Há os que cumprem as regras, e os que acham que as regras não se aplicam a eles. Só as excepções.

Tenho por hábito estar a trabalhar durante o dia e estar a ouvir as notícias. Metade das vezes é só mesmo para estar a ouvir as pessoas as falar, porque ouço cerca de dez vezes num dia, a mesma notícia. Mas há algumas notícias que me causa bastante admiração e consternação.

Rita Baptista Antunes

Esta semana ouvi que a polícia fez uma averiguação a um ginásio, na zona de Vila Franca de Xira, porque aperceberam-se que havia bastantes carros estacionados à porta do ginásio, e saiam algumas pessoas de lá de dentro. Então, decidiram colocar as “mãos à obra”, e foram averiguar efectivamente o que se passava.

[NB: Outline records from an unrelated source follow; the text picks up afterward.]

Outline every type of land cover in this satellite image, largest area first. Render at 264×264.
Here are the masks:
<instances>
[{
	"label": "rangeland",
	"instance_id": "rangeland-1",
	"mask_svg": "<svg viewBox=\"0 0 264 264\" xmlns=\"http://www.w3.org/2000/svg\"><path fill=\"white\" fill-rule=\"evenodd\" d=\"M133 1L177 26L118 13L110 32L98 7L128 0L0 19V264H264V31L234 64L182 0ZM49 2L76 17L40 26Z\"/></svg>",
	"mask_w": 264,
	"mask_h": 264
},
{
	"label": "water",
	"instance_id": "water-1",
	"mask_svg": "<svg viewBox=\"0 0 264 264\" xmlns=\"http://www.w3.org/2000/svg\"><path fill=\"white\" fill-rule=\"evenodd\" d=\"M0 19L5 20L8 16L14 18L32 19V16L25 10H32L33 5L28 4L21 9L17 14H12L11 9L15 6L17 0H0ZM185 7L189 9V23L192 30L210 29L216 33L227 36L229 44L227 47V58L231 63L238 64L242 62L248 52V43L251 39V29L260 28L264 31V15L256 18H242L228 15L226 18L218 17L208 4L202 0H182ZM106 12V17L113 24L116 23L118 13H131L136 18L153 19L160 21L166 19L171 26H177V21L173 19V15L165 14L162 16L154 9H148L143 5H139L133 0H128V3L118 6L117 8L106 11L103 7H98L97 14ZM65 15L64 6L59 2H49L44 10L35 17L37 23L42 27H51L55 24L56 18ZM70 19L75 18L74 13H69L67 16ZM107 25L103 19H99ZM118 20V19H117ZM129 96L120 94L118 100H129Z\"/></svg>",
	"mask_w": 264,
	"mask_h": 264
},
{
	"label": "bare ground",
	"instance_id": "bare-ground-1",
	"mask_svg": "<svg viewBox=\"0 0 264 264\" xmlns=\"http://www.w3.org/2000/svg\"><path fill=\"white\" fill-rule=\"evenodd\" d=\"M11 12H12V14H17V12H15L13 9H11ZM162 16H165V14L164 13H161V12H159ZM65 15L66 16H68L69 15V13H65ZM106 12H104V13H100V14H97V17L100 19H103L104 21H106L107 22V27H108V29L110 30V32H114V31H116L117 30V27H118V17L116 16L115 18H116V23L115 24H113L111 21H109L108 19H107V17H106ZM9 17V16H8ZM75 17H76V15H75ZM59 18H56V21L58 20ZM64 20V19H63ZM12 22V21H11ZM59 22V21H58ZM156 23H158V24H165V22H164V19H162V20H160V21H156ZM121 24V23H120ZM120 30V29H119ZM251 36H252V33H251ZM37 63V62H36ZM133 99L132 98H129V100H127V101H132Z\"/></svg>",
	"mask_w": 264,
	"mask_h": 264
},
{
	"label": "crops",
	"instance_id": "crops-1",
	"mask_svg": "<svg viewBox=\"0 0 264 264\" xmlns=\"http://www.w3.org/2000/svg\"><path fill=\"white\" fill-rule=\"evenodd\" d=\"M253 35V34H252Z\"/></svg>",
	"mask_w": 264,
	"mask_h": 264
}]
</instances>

Chegando ao local, o que é que verificaram? Verificam que, não só o ginásio continua em funcionamento – claro, mas com menos sócios – e ao que parece, os sócios do ginásio, estavam escondidos entre arrecadações e acesso a telhados, da polícia. E alguns, sem máscara!

Ora, há dias escrevi-vos sobre uma cabeleireira que processou o Estado por sentir que o seu direito de igualdade foi ofendido por não haver equidade no tratamento dentro da mesma profissão por parte da legislação e do tratamento por parte do Governo e que como tantos outros empresários que não têm qualquer tipo de actividade, depois vemos “empresários” que pensam que “só” eles é que têm direito a estarem em funcionamento e a ganhar direito. O Chico esperto e a sua chica espertice! Típico Português, não?

Problema? Pessoas que se analisam e vêem como intocáveis. E a culpa? Será só de quem mantém aberto, o que foi imposto como obrigatório de estarem fechado? Na minha simples opinião, não! Se não houvessem clientes com a pré-disposição para incumprir, não haveria ginásios abrirem, poder-se-á analisar, de uma forma um pouco pelicular, como um nexo de causalidade, o dano de mãos dadas com a culpa.

Consequência para quem age com tanto desprezo pelo sentido de comunidade, vida humano e regras, uma simples coima, e a prática do crime de desobediência. A vida humana, saúde pública e o país, vale apenas, para a pessoa colectiva, a coima é desde € 2.500 e na pessoa singular, de € 250,00.

Penas leves demais, se me perguntarem. Penas que ainda que sejam valores altos para a maioria das pessoas, e pela média de ordenados ou sequer do salário mínimo português, as pessoas só vão parar – se alguma vez pararem – quando a pena for superior, ao benefício que possam ter em incumprir. que se possam ter em incumprir. Assim, ou quando alguém próximo deles, tenha a infelicidade de ficar infectado, e complicar-se muito o seu estado de saúde. Qualquer das formas, o crime, ou prática dele, ainda que por mais simples que seja, nunca vale a pena.

Já dizia a minha avó: “Respeitinho é bom. E eu gosto!”